→ **Data records**:
[Start of Attachment]

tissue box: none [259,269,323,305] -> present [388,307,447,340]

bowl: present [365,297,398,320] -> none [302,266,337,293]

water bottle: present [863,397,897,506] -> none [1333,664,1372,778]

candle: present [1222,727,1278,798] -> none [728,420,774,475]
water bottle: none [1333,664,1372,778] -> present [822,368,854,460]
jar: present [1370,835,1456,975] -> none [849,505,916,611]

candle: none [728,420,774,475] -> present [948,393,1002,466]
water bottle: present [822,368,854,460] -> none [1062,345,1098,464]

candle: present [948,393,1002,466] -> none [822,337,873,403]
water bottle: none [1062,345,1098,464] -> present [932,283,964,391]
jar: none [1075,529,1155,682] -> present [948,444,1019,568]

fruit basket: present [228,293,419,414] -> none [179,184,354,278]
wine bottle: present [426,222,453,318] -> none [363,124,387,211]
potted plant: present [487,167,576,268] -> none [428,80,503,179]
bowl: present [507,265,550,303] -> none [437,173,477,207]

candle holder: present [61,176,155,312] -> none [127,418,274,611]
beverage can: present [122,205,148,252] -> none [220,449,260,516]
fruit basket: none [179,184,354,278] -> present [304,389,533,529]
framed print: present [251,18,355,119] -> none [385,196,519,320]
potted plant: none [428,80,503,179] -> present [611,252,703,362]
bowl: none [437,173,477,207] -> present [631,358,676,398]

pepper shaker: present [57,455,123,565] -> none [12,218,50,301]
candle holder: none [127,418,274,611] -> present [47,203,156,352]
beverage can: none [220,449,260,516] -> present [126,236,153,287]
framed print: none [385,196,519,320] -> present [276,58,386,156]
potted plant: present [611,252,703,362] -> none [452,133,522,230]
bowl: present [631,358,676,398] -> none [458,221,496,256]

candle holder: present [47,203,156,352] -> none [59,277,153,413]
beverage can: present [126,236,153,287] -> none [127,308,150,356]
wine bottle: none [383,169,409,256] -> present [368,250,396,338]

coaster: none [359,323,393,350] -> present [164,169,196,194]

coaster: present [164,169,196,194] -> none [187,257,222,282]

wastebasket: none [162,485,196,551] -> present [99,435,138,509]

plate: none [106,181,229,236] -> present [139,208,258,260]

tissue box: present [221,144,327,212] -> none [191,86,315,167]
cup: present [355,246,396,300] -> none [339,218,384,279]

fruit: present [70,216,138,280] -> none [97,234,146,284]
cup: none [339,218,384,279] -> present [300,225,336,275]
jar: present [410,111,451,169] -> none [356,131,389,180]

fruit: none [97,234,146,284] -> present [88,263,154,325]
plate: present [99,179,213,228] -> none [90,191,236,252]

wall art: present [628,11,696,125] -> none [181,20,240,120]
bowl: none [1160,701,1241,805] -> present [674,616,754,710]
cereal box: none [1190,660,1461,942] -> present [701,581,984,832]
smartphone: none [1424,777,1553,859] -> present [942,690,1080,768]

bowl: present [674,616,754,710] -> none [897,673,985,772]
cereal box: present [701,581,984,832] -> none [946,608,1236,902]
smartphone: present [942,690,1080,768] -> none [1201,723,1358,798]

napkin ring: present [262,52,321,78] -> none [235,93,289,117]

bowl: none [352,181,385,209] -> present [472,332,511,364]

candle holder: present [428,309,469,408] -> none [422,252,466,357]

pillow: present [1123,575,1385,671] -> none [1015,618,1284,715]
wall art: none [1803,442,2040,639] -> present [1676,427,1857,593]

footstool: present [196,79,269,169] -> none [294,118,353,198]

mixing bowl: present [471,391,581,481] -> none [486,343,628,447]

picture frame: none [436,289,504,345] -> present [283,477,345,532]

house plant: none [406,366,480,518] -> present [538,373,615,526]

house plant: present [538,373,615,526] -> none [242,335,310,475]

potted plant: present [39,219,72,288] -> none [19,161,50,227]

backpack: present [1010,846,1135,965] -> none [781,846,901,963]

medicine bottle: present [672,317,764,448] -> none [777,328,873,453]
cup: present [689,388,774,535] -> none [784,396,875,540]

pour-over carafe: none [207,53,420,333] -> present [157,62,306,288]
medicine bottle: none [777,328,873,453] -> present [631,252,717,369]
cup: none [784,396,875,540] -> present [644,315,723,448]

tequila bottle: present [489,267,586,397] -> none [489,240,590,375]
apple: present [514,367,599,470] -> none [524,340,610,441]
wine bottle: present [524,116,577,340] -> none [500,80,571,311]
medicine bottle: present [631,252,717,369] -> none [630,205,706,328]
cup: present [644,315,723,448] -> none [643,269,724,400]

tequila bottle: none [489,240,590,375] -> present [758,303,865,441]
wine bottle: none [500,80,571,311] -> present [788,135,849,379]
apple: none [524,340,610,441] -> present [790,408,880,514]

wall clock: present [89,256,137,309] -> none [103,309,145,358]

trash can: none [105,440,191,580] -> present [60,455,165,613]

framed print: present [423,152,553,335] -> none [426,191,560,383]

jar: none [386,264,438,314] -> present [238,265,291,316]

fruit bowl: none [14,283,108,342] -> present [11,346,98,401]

[End of Attachment]

→ **Problem statement**: Take the material above and return all of it exactly.

→ **Exercise answer**:
tissue box: none [259,269,323,305] -> present [388,307,447,340]

bowl: present [365,297,398,320] -> none [302,266,337,293]

water bottle: present [863,397,897,506] -> none [1333,664,1372,778]

candle: present [1222,727,1278,798] -> none [728,420,774,475]
water bottle: none [1333,664,1372,778] -> present [822,368,854,460]
jar: present [1370,835,1456,975] -> none [849,505,916,611]

candle: none [728,420,774,475] -> present [948,393,1002,466]
water bottle: present [822,368,854,460] -> none [1062,345,1098,464]

candle: present [948,393,1002,466] -> none [822,337,873,403]
water bottle: none [1062,345,1098,464] -> present [932,283,964,391]
jar: none [1075,529,1155,682] -> present [948,444,1019,568]

fruit basket: present [228,293,419,414] -> none [179,184,354,278]
wine bottle: present [426,222,453,318] -> none [363,124,387,211]
potted plant: present [487,167,576,268] -> none [428,80,503,179]
bowl: present [507,265,550,303] -> none [437,173,477,207]

candle holder: present [61,176,155,312] -> none [127,418,274,611]
beverage can: present [122,205,148,252] -> none [220,449,260,516]
fruit basket: none [179,184,354,278] -> present [304,389,533,529]
framed print: present [251,18,355,119] -> none [385,196,519,320]
potted plant: none [428,80,503,179] -> present [611,252,703,362]
bowl: none [437,173,477,207] -> present [631,358,676,398]

pepper shaker: present [57,455,123,565] -> none [12,218,50,301]
candle holder: none [127,418,274,611] -> present [47,203,156,352]
beverage can: none [220,449,260,516] -> present [126,236,153,287]
framed print: none [385,196,519,320] -> present [276,58,386,156]
potted plant: present [611,252,703,362] -> none [452,133,522,230]
bowl: present [631,358,676,398] -> none [458,221,496,256]

candle holder: present [47,203,156,352] -> none [59,277,153,413]
beverage can: present [126,236,153,287] -> none [127,308,150,356]
wine bottle: none [383,169,409,256] -> present [368,250,396,338]

coaster: none [359,323,393,350] -> present [164,169,196,194]

coaster: present [164,169,196,194] -> none [187,257,222,282]

wastebasket: none [162,485,196,551] -> present [99,435,138,509]

plate: none [106,181,229,236] -> present [139,208,258,260]

tissue box: present [221,144,327,212] -> none [191,86,315,167]
cup: present [355,246,396,300] -> none [339,218,384,279]

fruit: present [70,216,138,280] -> none [97,234,146,284]
cup: none [339,218,384,279] -> present [300,225,336,275]
jar: present [410,111,451,169] -> none [356,131,389,180]

fruit: none [97,234,146,284] -> present [88,263,154,325]
plate: present [99,179,213,228] -> none [90,191,236,252]

wall art: present [628,11,696,125] -> none [181,20,240,120]
bowl: none [1160,701,1241,805] -> present [674,616,754,710]
cereal box: none [1190,660,1461,942] -> present [701,581,984,832]
smartphone: none [1424,777,1553,859] -> present [942,690,1080,768]

bowl: present [674,616,754,710] -> none [897,673,985,772]
cereal box: present [701,581,984,832] -> none [946,608,1236,902]
smartphone: present [942,690,1080,768] -> none [1201,723,1358,798]

napkin ring: present [262,52,321,78] -> none [235,93,289,117]

bowl: none [352,181,385,209] -> present [472,332,511,364]

candle holder: present [428,309,469,408] -> none [422,252,466,357]

pillow: present [1123,575,1385,671] -> none [1015,618,1284,715]
wall art: none [1803,442,2040,639] -> present [1676,427,1857,593]

footstool: present [196,79,269,169] -> none [294,118,353,198]

mixing bowl: present [471,391,581,481] -> none [486,343,628,447]

picture frame: none [436,289,504,345] -> present [283,477,345,532]

house plant: none [406,366,480,518] -> present [538,373,615,526]

house plant: present [538,373,615,526] -> none [242,335,310,475]

potted plant: present [39,219,72,288] -> none [19,161,50,227]

backpack: present [1010,846,1135,965] -> none [781,846,901,963]

medicine bottle: present [672,317,764,448] -> none [777,328,873,453]
cup: present [689,388,774,535] -> none [784,396,875,540]

pour-over carafe: none [207,53,420,333] -> present [157,62,306,288]
medicine bottle: none [777,328,873,453] -> present [631,252,717,369]
cup: none [784,396,875,540] -> present [644,315,723,448]

tequila bottle: present [489,267,586,397] -> none [489,240,590,375]
apple: present [514,367,599,470] -> none [524,340,610,441]
wine bottle: present [524,116,577,340] -> none [500,80,571,311]
medicine bottle: present [631,252,717,369] -> none [630,205,706,328]
cup: present [644,315,723,448] -> none [643,269,724,400]

tequila bottle: none [489,240,590,375] -> present [758,303,865,441]
wine bottle: none [500,80,571,311] -> present [788,135,849,379]
apple: none [524,340,610,441] -> present [790,408,880,514]

wall clock: present [89,256,137,309] -> none [103,309,145,358]

trash can: none [105,440,191,580] -> present [60,455,165,613]

framed print: present [423,152,553,335] -> none [426,191,560,383]

jar: none [386,264,438,314] -> present [238,265,291,316]

fruit bowl: none [14,283,108,342] -> present [11,346,98,401]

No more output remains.